À la suite des dernières interventions, je souhaitais rappeler deux éléments importants en ma qualité de présidente de la Commission des pétitions. Lors de notre audition et du traitement de cette pétition, la commission a pris soin de se concentrer sur la dimension d’aide humanitaire et de solidarité, en lien avec le génocide à Gaza et les conséquences de cette guerre. C'est pourquoi aucune prise de position politique, que ce soit en faveur d’un camp ou de l'autre, n'a été abordée dans nos discussions, car ce n’était pas du tout l’objet de nos travaux. Je tenais à rappeler cet aspect. De plus, la présentation qui nous a été faite par l’administration a permis de clarifier la répartition des responsabilités entre la Confédération et le canton.

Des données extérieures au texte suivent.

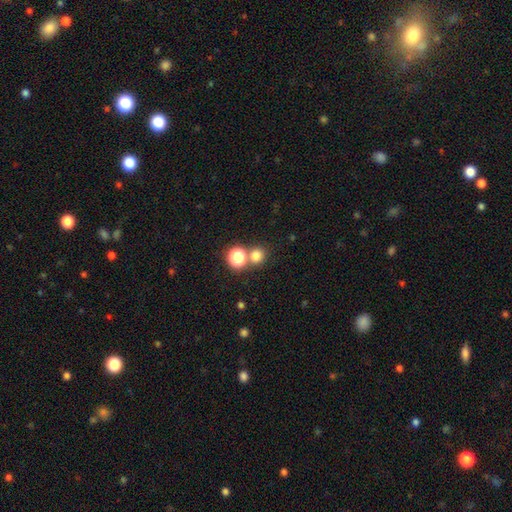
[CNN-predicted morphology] Overall: smooth (76%). How rounded: round (88%). Merging: none (69%).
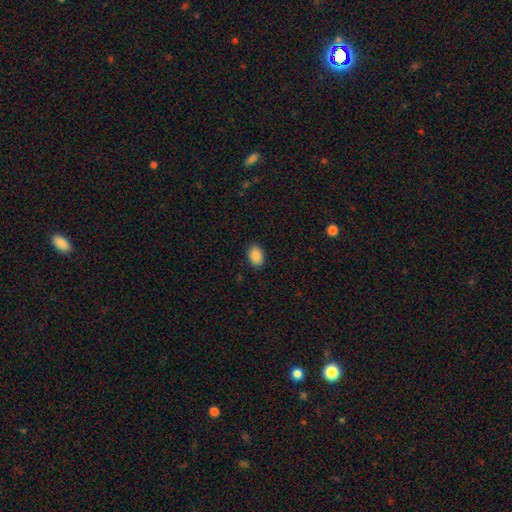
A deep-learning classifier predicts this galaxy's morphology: This is clearly a smooth galaxy (89%). How rounded: clearly in between (83%). Merging: clearly none (88%).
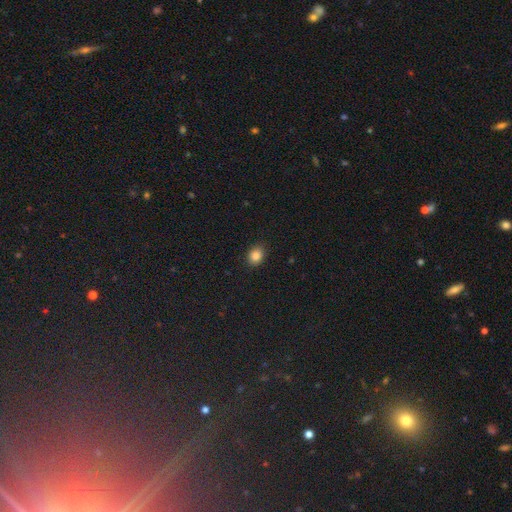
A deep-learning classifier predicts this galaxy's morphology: This appears to be a smooth galaxy with no disk features (85%) that is round (55%). Merging: none (89%).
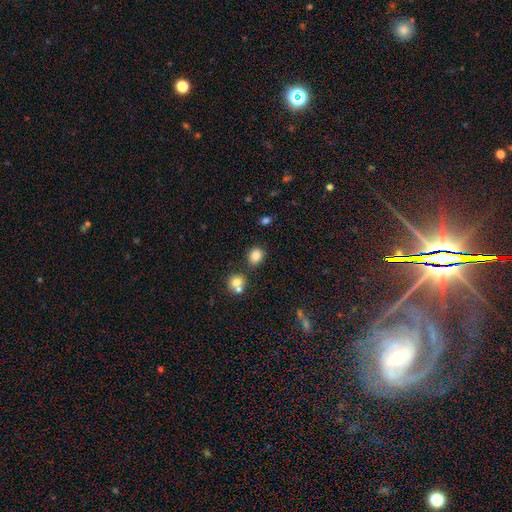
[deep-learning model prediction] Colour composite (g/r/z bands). It shows a smooth galaxy with no disk features (84%) that is round (69%). Merging: none (77%).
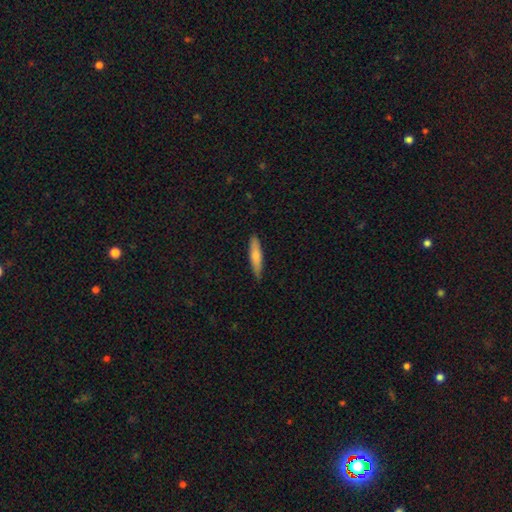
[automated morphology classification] The model was most divided on "smooth or featured": smooth: 72%, featured or disk: 22%, star or artifact: 5%. More confident: merging — none (86%); how rounded — cigar-shaped (83%).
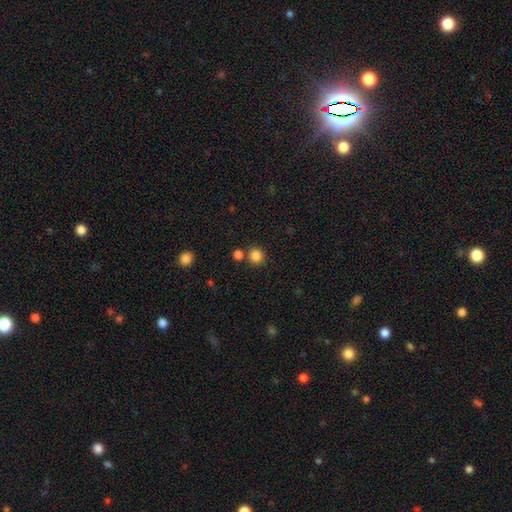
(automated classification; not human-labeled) This is clearly a smooth galaxy (85%). How rounded: clearly round (90%). Merging: likely none (76%).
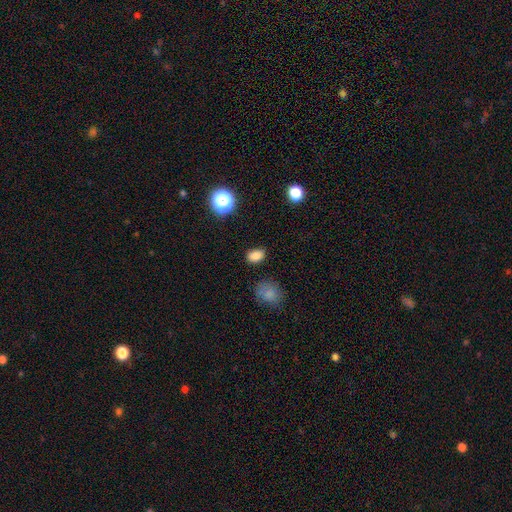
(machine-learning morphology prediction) Smooth or featured? Predicted: smooth (p=0.82). How rounded? Predicted: in between (p=0.81). Merging? Predicted: none (p=0.83).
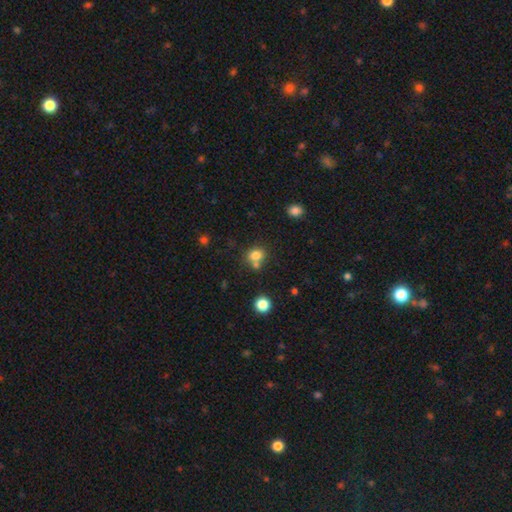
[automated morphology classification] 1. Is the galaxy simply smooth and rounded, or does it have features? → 78% smooth, 13% star or artifact, 8% featured or disk.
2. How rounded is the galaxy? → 69% round, 30% in between, 1% cigar-shaped.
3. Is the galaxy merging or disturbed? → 55% none, 31% merger, 10% minor disturbance, 4% major disturbance.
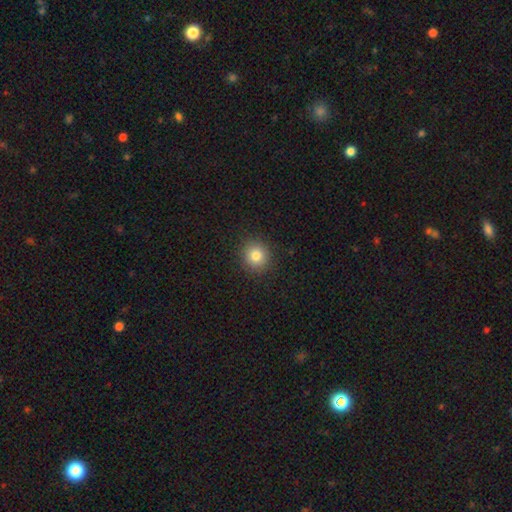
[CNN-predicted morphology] This is clearly a smooth galaxy (81%). How rounded: clearly round (91%). Merging: clearly none (91%).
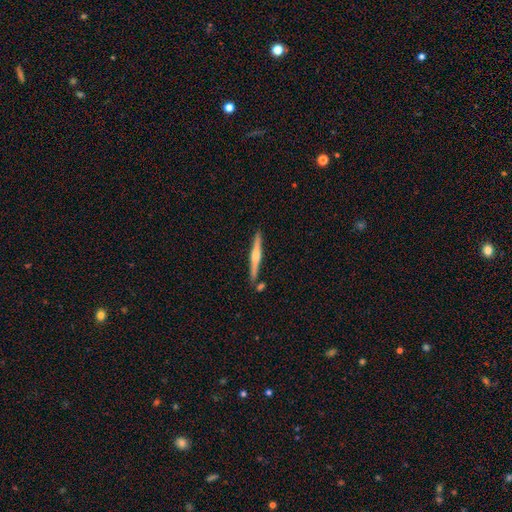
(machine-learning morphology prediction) featured or disk 64%, smooth 31%, star or artifact 5%. Down the decision tree: edge-on disk — yes (98%); edge-on bulge — rounded (76%); merging — none (84%).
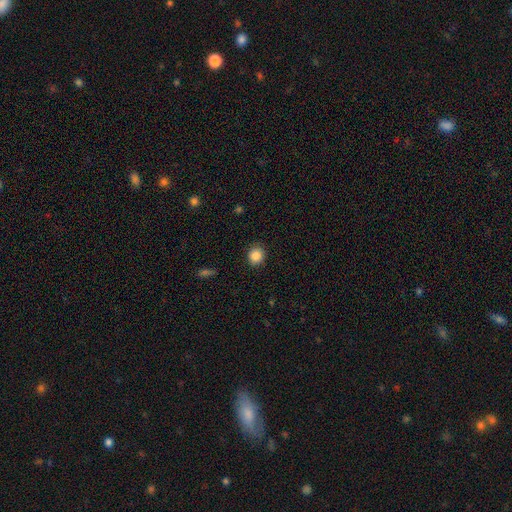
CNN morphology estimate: type=smooth (87%); roundness=round (78%); merging=none (88%).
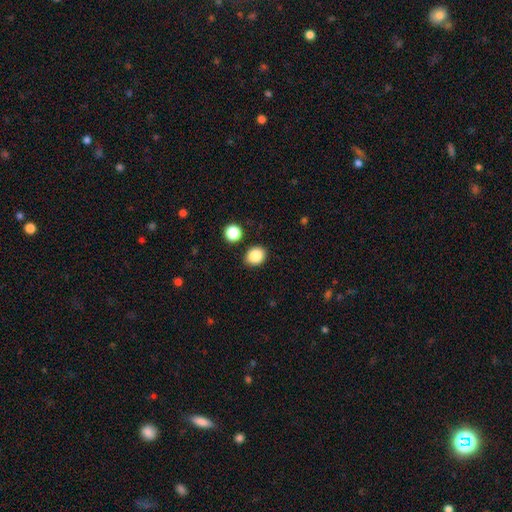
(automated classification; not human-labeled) Overall: smooth (87%). How rounded: round (64%; in between 35%). Merging: none (86%).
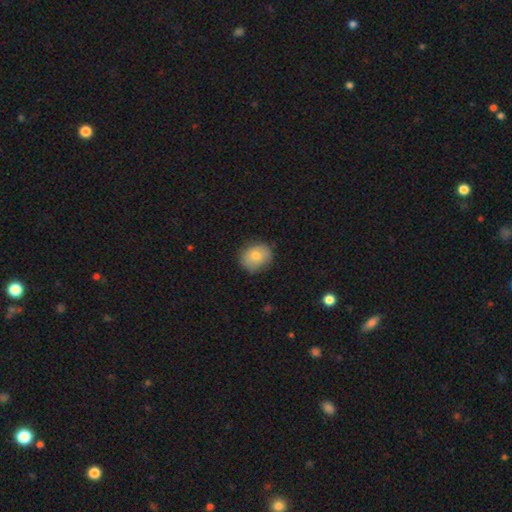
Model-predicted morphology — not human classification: smooth-or-featured: smooth: 76% | featured or disk: 17% | star or artifact: 8%
  how-rounded: round: 68% | in between: 31% | cigar-shaped: 1%
  merging: none: 77% | minor disturbance: 19% | major disturbance: 4% | merger: 1%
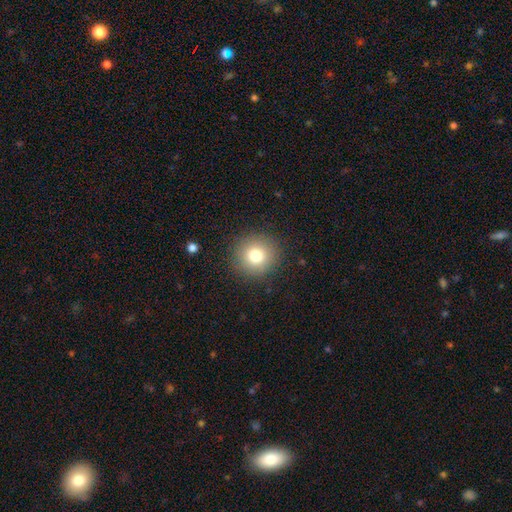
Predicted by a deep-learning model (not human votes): Smooth or featured?
  - smooth: 79% *
  - star or artifact: 11%
  - featured or disk: 10%
How rounded?
  - round: 93% *
  - in between: 6%
  - cigar-shaped: 1%
Merging?
  - none: 89% *
  - minor disturbance: 7%
  - major disturbance: 3%
  - merger: 1%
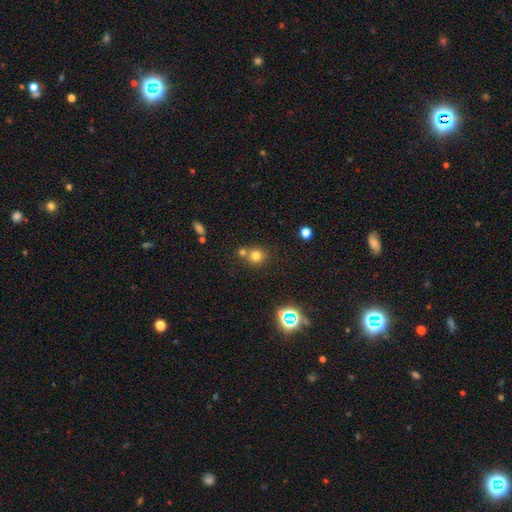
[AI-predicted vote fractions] smooth 74%, star or artifact 17%, featured or disk 8%. Down the decision tree: how rounded — round (86%); merging — none (57%).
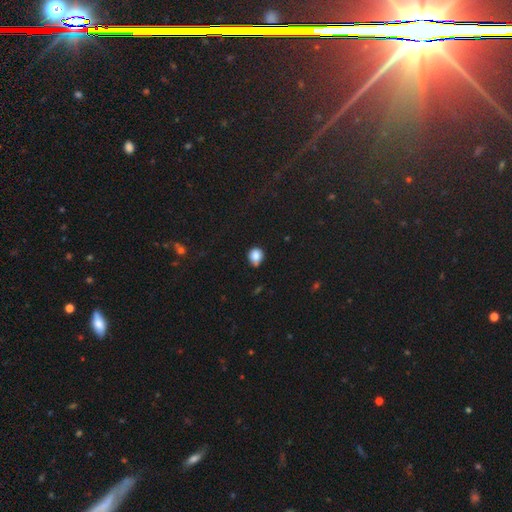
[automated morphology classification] Smooth or featured? smooth (84%)
How rounded? round (82%)
Merging? none (62%)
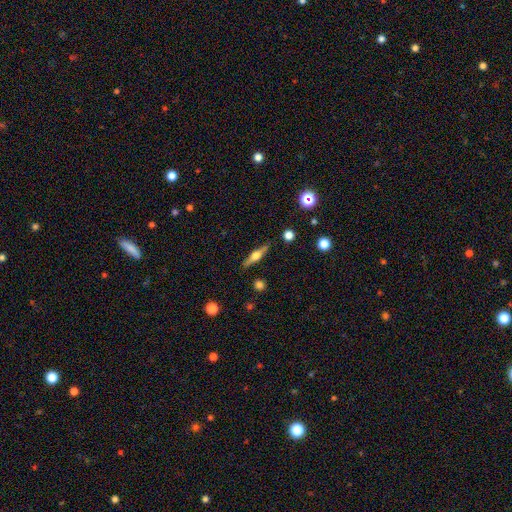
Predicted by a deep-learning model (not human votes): A featured or disk galaxy (64%) viewed edge-on (97%) with a rounded central bulge (91%).

Vote fractions:
- Smooth or featured? featured or disk: 64% / smooth: 29% / star or artifact: 7%
- Edge-on disk? yes: 97% / no: 3%
- Edge-on bulge? rounded: 91% / boxy: 6% / none: 2%
- Merging? none: 88% / minor disturbance: 8% / major disturbance: 2% / merger: 2%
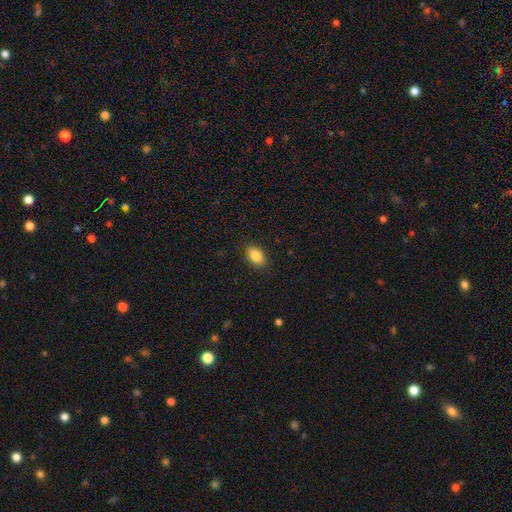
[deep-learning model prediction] Smooth or featured? Predicted: smooth (p=0.86). How rounded? Predicted: in between (p=0.89). Merging? Predicted: none (p=0.88).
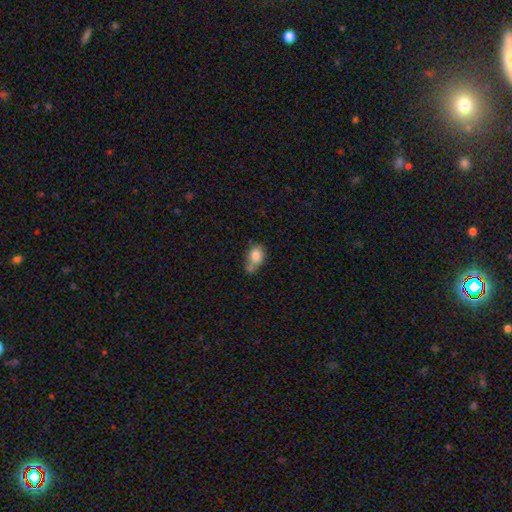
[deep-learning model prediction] Smooth or featured?
  - smooth: 80% *
  - featured or disk: 11%
  - star or artifact: 9%
How rounded?
  - in between: 56% *
  - round: 43%
  - cigar-shaped: 1%
Merging?
  - merger: 39% *
  - none: 36%
  - minor disturbance: 19%
  - major disturbance: 7%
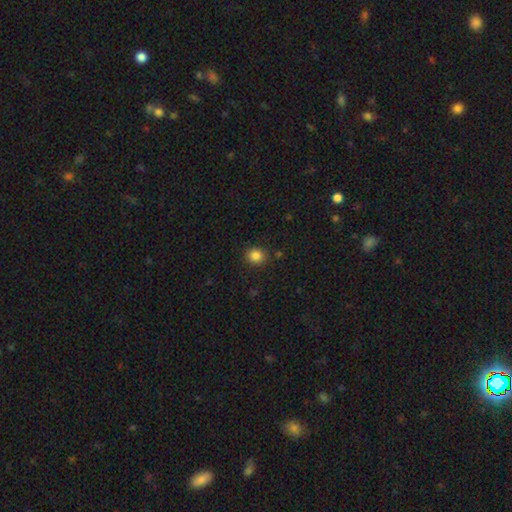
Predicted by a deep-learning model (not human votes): Smooth or featured? Predicted: smooth (p=0.85). How rounded? Predicted: round (p=0.76). Merging? Predicted: none (p=0.88).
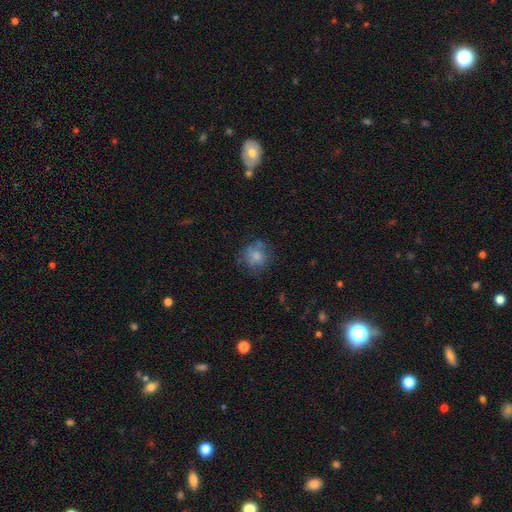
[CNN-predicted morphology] A smooth galaxy with no disk features (66%) that is round (78%).

Vote fractions:
- Smooth or featured? smooth: 66% / featured or disk: 23% / star or artifact: 11%
- How rounded? round: 78% / in between: 21% / cigar-shaped: 1%
- Merging? none: 59% / minor disturbance: 23% / major disturbance: 13% / merger: 5%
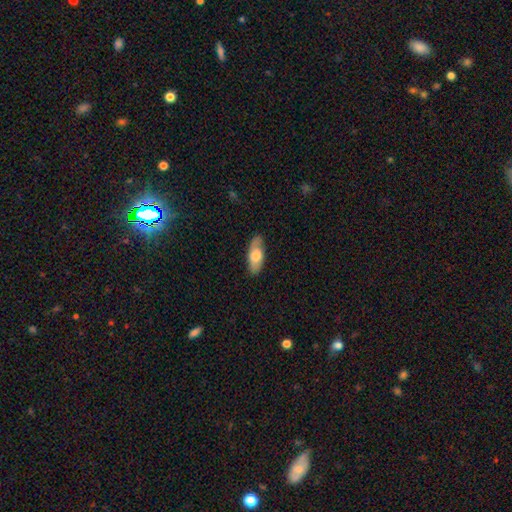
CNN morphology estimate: smooth_or_featured: smooth (p=0.65) [alt: featured or disk p=0.30]
how_rounded: in between (p=0.79) [alt: cigar-shaped p=0.18]
merging: none (p=0.82) [alt: minor disturbance p=0.14]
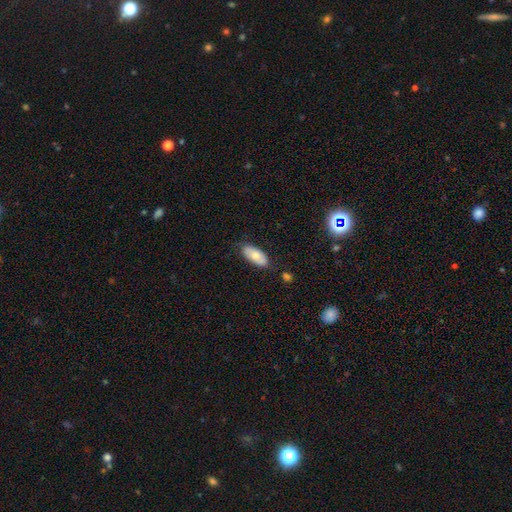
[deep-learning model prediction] This is likely a smooth galaxy (70%). How rounded: clearly in between (91%). Merging: likely none (78%).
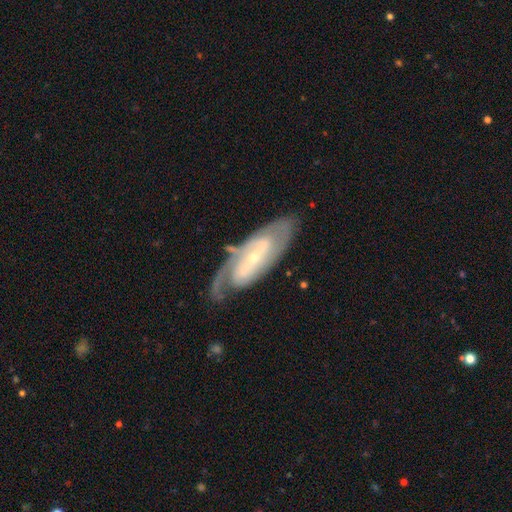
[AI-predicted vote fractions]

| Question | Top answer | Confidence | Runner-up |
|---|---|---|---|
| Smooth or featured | featured or disk | 85% | smooth (9%) |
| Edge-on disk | no | 91% | yes (9%) |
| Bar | weak | 37% | strong (32%) |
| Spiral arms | yes | 95% | no (5%) |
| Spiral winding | tight | 55% | medium (36%) |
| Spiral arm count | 2 | 68% | can't tell (16%) |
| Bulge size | small | 70% | moderate (26%) |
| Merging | none | 73% | minor disturbance (17%) |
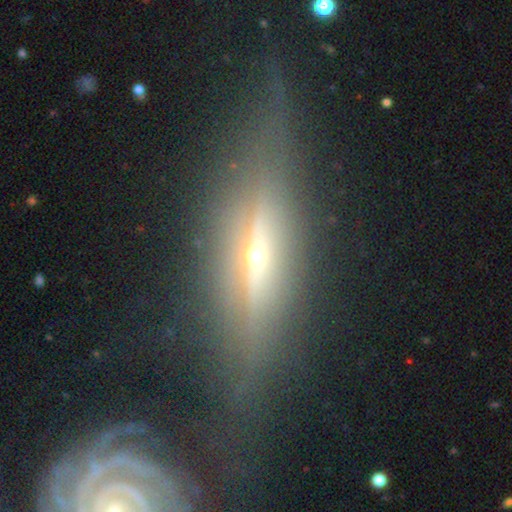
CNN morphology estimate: Smooth or featured? Predicted: featured or disk (p=0.74). Edge-on disk? Predicted: yes (p=0.87). Edge-on bulge? Predicted: rounded (p=0.87). Merging? Predicted: none (p=0.70).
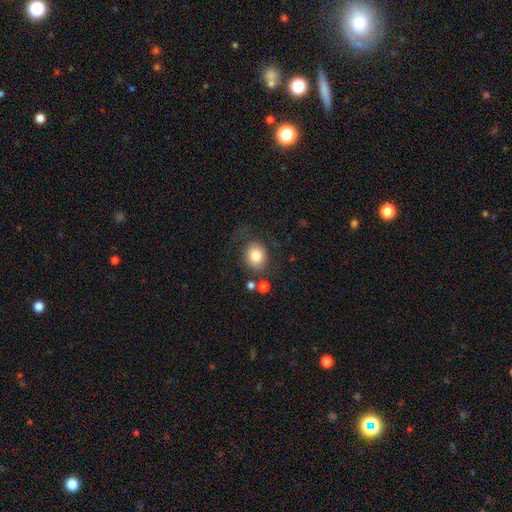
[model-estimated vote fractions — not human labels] This appears to be a smooth galaxy with no disk features (79%) that is round (62%). Merging: none (66%).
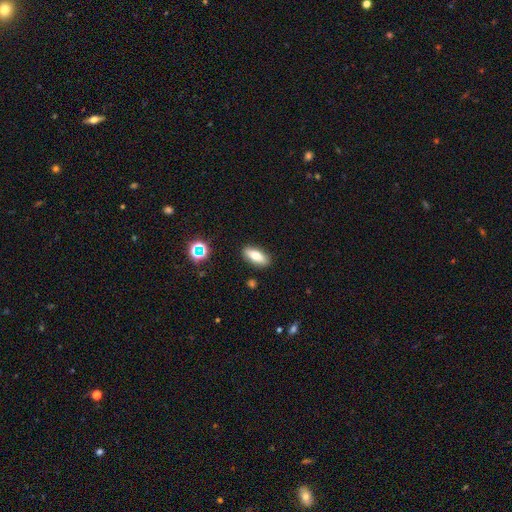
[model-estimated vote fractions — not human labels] Smooth or featured: smooth — 71% (featured or disk — 20%)
How rounded: in between — 78% (cigar-shaped — 19%)
Merging: none — 88% (minor disturbance — 8%)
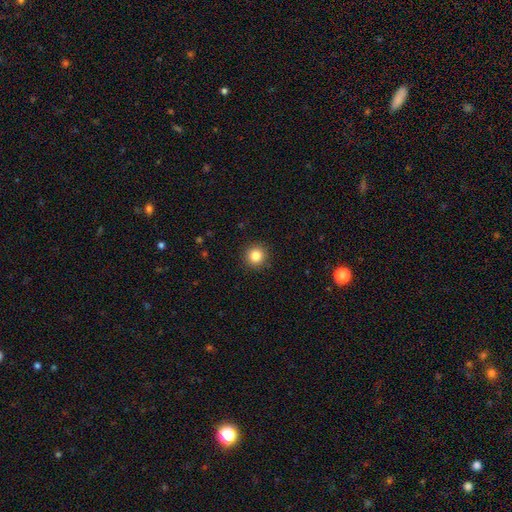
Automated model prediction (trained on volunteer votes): smooth 85%, star or artifact 11%, featured or disk 5%. Down the decision tree: how rounded — round (94%); merging — none (92%).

Elle a également souligné que le canton dispose de certaines marges de manœuvre, dans lesquelles il peut faire valoir sa voix, prendre des positions d’incitation et, bien sûr, contribuer à l’aide humanitaire par des soutiens financiers. Je voulais simplement rappeler ces éléments dans le cadre de nos échanges.

Mme Mathilde Marendaz (EP) —

Je souhaitais rebondir sur le propos de M. Gaudard pour rappeler que les avis émis par le Comité spécial des Nations unies chargé d'enquêter sur les pratiques israéliennes, ainsi que les juges de la Cour pénale internationale (CPI), la Cour internationale de justice et d'autres organismes garantissant le droit international, ne sont pas des militants, mais des experts. Ces derniers affirment clairement qu'il est désormais incontestable que la politique menée par l'État d'Israël viole les droits fondamentaux des populations palestiniennes, à travers la ségrégation raciale et l'apartheid, l'occupation des territoires, et dans le contexte de la guerre, par des crimes contre l'humanité et un génocide. La CPI a d'ailleurs déjà émis des mandats d'arrêt en novembre contre le Premier ministre israélien Netanyahou, l'ancien ministre israélien de la Défense, ainsi que contre le chef de la branche armée du Hamas. Ces institutions ne sont donc pas des militants, mais par leurs décisions et observations, elles soulignent la nécessité de continuer à soutenir cette situation en apportant notre soutien à cette pétition.

M. Jean-François Thuillard (UDC) — Président-e

La discussion est close.

Le Grand Conseil décide de classer la pétition par 64 voix contre 53 et 19 abstentions. 

M. Alexandre Démétriadès (SOC) —

Je demande un vote nominal.

M. Jean-François Thuillard (UDC) — Président-e

Cette demande est appuyée par au moins 20 membres.

Celles et ceux qui soutiennent les conclusions du rapport de la commission votent oui ; celles et ceux qui s’y opposent votent non ; les abstentions sont possibles. 

Au vote nominal,le Grand Conseil décide de classer la pétition par 64 voix contre 58 et 19 abstentions.